Wednesday, January 11, 2006

TD's US Bank Bid a Go

  
The Toronto Star, Stuart Laidlaw, 11 January 2006

Portland, Maine - In meetings this morning here and in New Jersey, Toronto Dominion’s U.S. unit approved a $1.9 billion (U.S.) deal to take over Hudson United Bancorp.

Shareholders of the New England bank voted 99 per cent in favour of buying Hudson. In a simultaneous meeting in Malwah, N.J., today, Hudson shareholders also voted in favour of the deal.

The deal combines Banknorth’s branches across New England with Hudson’s 204 branches, mostly in New Jersey and New York state where Banknorth has had little presence until now.

“It's a transaction that fits right in with what we have done in the past,” Bill Ryan, chief executive of TD Banknorth told a shareholders meeting here today.

Once the deal closes at the end of the month, the combined bank will have 590 branches and $26 billion in deposits across nine states from Maine to Pennsylvania.

Toronto Dominion bought a 51 per cent stake in Banknorth in 2004 for $3.8 billion, saying it planned to use its large cash reserves to fund growth through acquisition at Banknorth, already an aggressive acquisitor in the U.S. northeast.

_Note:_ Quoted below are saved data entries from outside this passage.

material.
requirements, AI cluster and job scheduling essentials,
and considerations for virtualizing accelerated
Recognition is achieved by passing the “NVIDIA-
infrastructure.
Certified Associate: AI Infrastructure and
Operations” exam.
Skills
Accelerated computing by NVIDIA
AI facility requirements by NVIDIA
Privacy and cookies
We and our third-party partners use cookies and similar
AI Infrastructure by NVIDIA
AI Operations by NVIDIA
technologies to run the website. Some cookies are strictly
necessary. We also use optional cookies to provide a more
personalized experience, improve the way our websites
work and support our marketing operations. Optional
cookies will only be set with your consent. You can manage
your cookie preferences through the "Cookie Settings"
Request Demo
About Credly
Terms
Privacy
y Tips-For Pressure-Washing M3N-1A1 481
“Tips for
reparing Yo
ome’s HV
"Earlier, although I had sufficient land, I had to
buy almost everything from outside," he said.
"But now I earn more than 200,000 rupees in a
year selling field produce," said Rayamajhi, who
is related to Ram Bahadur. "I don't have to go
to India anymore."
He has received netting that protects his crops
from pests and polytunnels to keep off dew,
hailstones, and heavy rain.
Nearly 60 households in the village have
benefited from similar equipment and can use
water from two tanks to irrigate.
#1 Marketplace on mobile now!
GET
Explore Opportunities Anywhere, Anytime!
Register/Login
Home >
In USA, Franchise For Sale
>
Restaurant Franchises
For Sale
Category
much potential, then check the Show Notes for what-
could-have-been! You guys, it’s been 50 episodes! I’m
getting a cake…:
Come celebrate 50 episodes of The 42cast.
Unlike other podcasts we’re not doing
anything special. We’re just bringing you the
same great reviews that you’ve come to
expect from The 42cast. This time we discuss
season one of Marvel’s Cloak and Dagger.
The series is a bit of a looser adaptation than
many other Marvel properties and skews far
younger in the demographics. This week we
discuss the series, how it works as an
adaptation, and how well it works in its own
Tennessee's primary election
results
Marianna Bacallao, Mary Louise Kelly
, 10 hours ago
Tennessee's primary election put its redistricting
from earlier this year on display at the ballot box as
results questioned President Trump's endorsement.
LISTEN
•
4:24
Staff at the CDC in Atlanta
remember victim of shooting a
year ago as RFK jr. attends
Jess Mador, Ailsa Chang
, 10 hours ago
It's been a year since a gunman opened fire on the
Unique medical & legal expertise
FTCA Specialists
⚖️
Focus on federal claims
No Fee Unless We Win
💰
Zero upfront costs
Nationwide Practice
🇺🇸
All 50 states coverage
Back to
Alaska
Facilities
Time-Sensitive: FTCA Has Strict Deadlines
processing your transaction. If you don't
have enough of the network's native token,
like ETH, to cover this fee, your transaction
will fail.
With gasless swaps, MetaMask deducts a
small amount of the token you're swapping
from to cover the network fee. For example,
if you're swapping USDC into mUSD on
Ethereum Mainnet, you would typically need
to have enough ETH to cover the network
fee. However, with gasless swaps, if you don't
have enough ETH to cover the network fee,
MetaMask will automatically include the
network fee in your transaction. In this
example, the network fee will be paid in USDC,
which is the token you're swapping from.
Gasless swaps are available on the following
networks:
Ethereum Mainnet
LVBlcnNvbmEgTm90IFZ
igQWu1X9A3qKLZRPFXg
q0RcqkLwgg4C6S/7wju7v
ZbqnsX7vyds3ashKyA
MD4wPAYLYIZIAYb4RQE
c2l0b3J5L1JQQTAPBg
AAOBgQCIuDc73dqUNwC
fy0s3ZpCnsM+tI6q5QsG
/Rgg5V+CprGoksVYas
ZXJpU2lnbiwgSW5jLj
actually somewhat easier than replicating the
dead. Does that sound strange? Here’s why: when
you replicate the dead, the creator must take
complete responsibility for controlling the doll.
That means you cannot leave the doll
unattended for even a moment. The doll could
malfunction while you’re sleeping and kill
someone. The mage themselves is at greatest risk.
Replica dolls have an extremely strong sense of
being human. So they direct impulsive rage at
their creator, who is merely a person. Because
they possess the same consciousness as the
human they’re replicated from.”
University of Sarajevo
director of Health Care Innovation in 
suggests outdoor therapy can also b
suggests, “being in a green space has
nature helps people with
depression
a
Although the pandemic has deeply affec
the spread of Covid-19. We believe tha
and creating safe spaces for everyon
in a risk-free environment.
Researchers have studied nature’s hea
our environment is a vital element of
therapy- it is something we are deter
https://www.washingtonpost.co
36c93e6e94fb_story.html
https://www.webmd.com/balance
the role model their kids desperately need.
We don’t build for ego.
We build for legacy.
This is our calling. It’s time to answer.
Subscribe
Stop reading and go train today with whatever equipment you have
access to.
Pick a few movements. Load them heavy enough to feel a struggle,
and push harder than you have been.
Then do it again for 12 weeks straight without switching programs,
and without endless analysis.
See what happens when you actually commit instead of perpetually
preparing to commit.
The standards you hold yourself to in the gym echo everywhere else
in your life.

With bank mergers a virtual impossibility at home, Canadian banks have looked abroad for investments.

Bank of Montreal has invested in the U.S. midwest, Royal Bank in the southeast and TD in the northeast. Bank of Nova Scotia has preferred to invest in developing countries, with a particular interest lately in Mexico.

TD has said it hopes to make Banknorth into a dominant force in New England.

When the latest deal was announced last July, Hudson was under a cloud over shortcomings in its compliance with Bank Secrecy Act and anti-money-laundering rules. Those worries were settled with regulators in the fall.